Карташихин проводил гостей и вернулся.

Машенька стояла у телефона — бледная, с беспомощными глазами.

— Что случилось? — Она повесила трубку.

— Нужно идти.

— Куда?

— Дима арестован…

14

Двор был темный, только в корпусе парового отопления, где всегда что-то двигалось и стучало, светились грязные, замерзшие окна. Они молча перебежали двор. У Машеньки горжетка сбилась на спину, расстегнулась, Карташихин быстро, на ходу застегнул горжетку.

— Не нужно, жарко.

— Ты простудишься.

— Может быть, я не поняла? Она сказала — Дима заболел.

— Не знаю, — холодно возразил Карташихин.

Она обернулась. Он шел, нахмурившись, сердито подняв брови, глядя перед собой с равнодушным и грубым выражением.
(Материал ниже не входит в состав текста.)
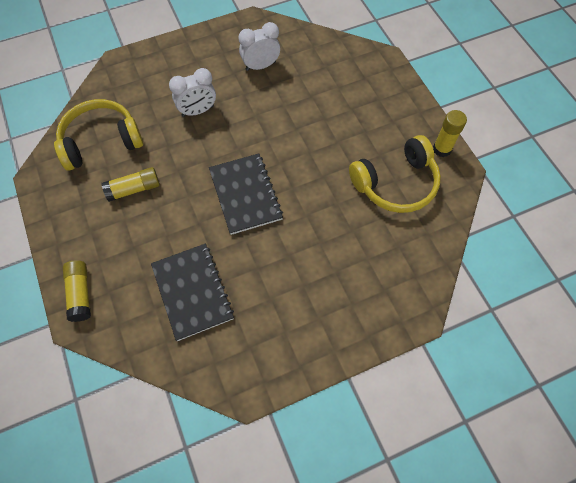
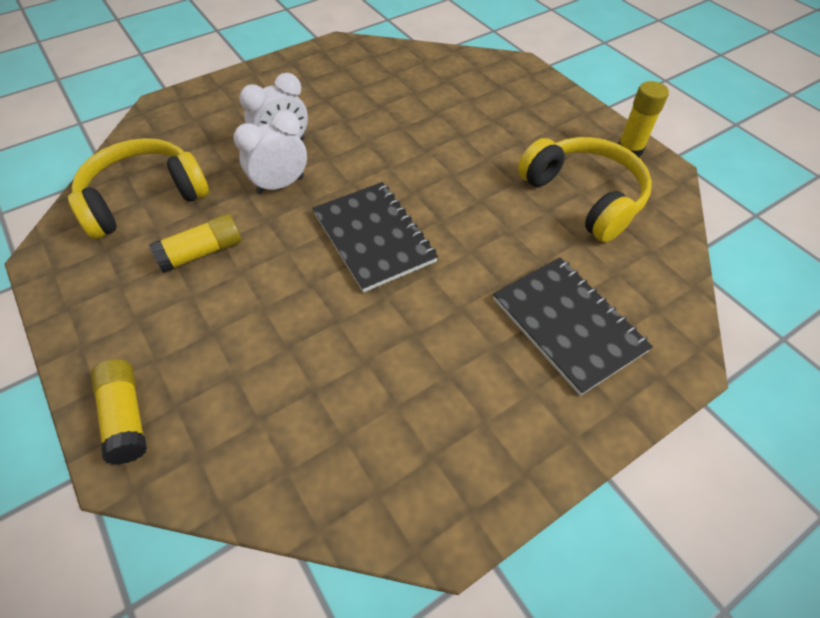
camera: 10 degrees left, 10 degrees down
(192, 292) = (318, 384): black notebook -> black notebook (567, 325)
(260, 66) = (360, 89): white clock -> white clock (280, 185)
(396, 184) = (584, 196): yellow headphones -> yellow headphones turned 90 degrees counterclockwise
Она поняла, на что он сердится: снова Дима, ее семья, Варвара Николаевна, которую он ненавидел.

Варвара Николаевна открыла им. Молча они прошли в столовую. Мужское белье, подтяжки, наволочки валялись на полу, ремни, грязный заплечный мешок, — здесь собирался в дорогу Дмитрий. Его арестовали час назад — и не ГПУ, уголовный розыск. Просто пришел один человек, очень вежливый, в штатском, и сказал, что он арестован.

— И обыска не было?

— Почти. Только оружие искали. Я испугалась, Митя как-то говорил, что у него есть револьвер. Но они не нашли. Наверно, и не было.

Она была взволнована и испугана, но почему-то в бальном платье, длинном, открытом, из мягкого синего шелка, падавшего широкими трубами до самого пола, с карманом на спине, вроде торбы. Карташихин нечаянно наступил на краешек платья — и отскочил с неприятным чувством, точно под ногой было что-то живое.
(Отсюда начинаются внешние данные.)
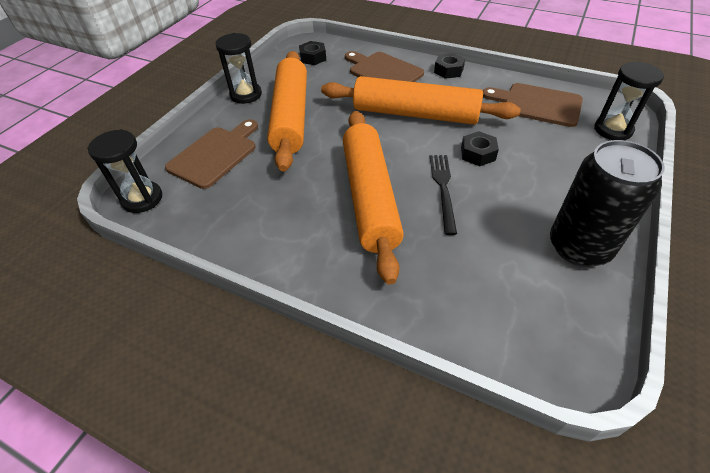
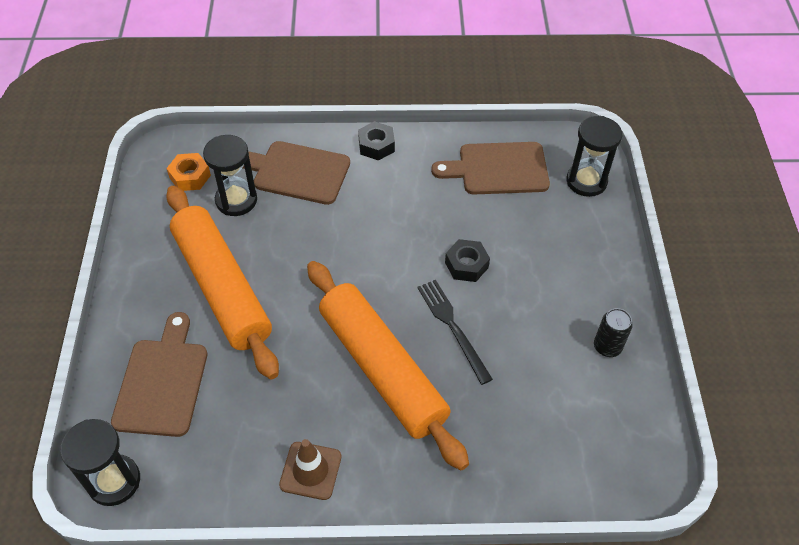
camera: 30 degrees left, 5 degrees up
(246, 95) = (138, 272): black hourglass -> black hourglass (236, 200)
(272, 242) = (310, 471): none -> brown traffic cone
(313, 58) = (190, 176): black nut -> orange nut
(415, 114) = (371, 230): orange rolling pin -> none
(579, 247) = (607, 347): black can -> black can, size x0.46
— Что он сказал вам? — спрашивала Машенька. Что он думает? Он волновался? Почему угрозыск?

— Это ничего, это лучше. Он как-то говорил, что познакомился с бандитами. Это бандиты.

— Как бандиты?

— Бандиты, воры. Он хотел даже ко мне одного привести, но я не позволила. Я уверена, что это — они. Они в чем-то попались, и его, как свидетеля…
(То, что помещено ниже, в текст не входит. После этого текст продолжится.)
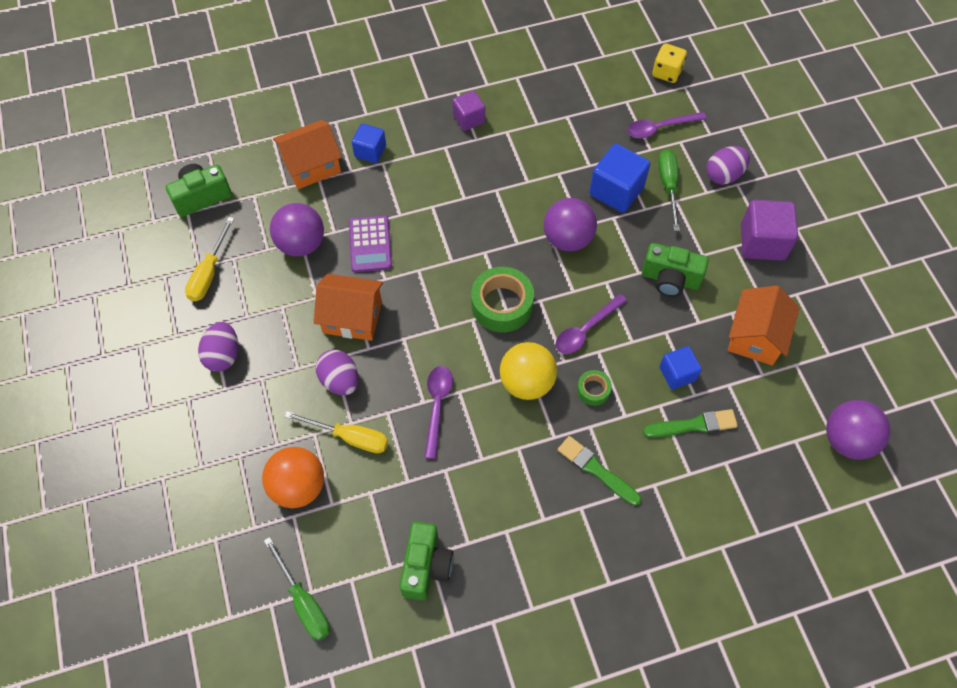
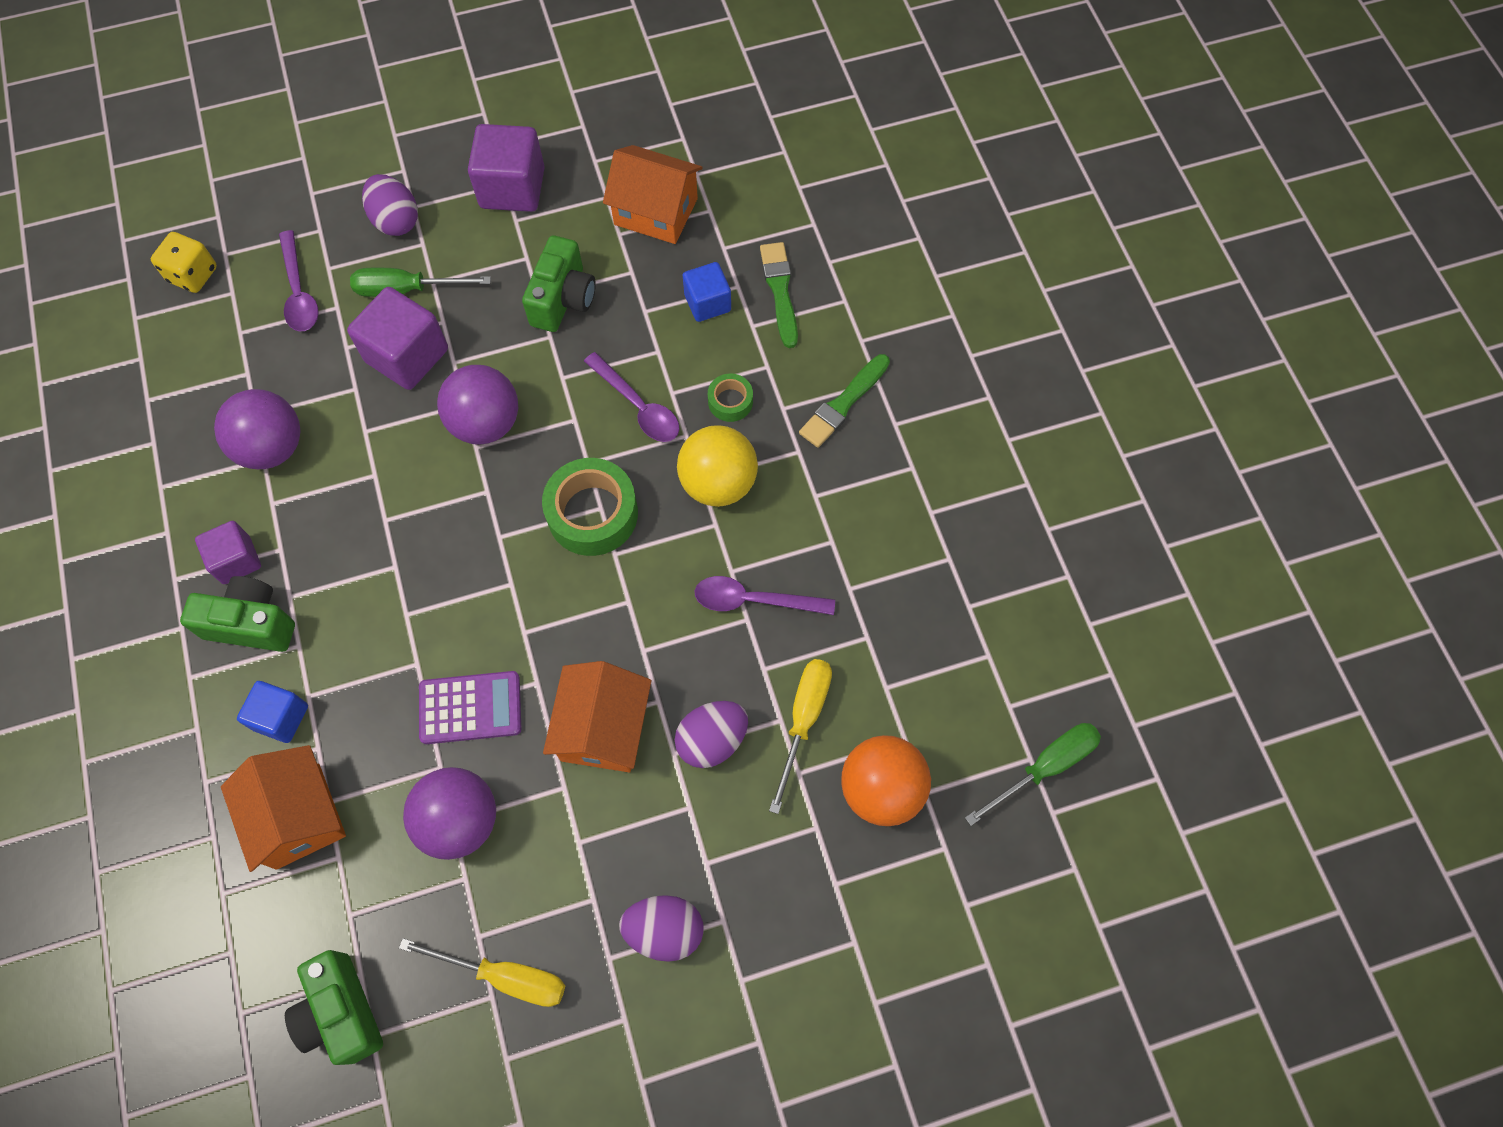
camera: 90 degrees left, 5 degrees up
(426, 566) = (984, 610): green camera -> green camera (251, 623)
(616, 191) = (407, 355): blue cube -> purple cube
(847, 440) = (797, 136): purple ball -> purple ball (272, 447)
Машенька смотрела на нее во, все глаза. Нет, она говорила серьезно!

— Как же вы…

— Не бандиты, а подлец Неворожин, — пробормотал Карташихин.

Варвара Николаевна посмотрела на него с удивлением.

— Борис Александрович — мой друг, — быстро сказала она и побледнела, — я не позволю, чтобы какой-то мальчишка говорил дерзости. Вам-то что до него? Машенька, я больше не нужна?

— Постойте, — мрачно сказал Карташихин. — Я давно хотел… Я получил от Трубачевского письмо. Он просит узнать: вы жили с ним по поручению вашего друга или по собственному желанию?

Трубачевский ничего не просил узнавать, и вообще глупо было затевать этот разговор в такую минуту. Но он был в бешенстве. Со злорадством он заметил, что она побледнела, как на бумаге проступили черные тонкие брови, толстые, накрашенные ресницы.

— Как он смеет?!

Она повернулась, пошла к дверям, Карташихин — за ней. Машенька хотела удержать, он отмахнулся.

— А потом выбросили его вон, когда он не согласился? Он просил узнать — сколько вы на этом заработали от вашего друга?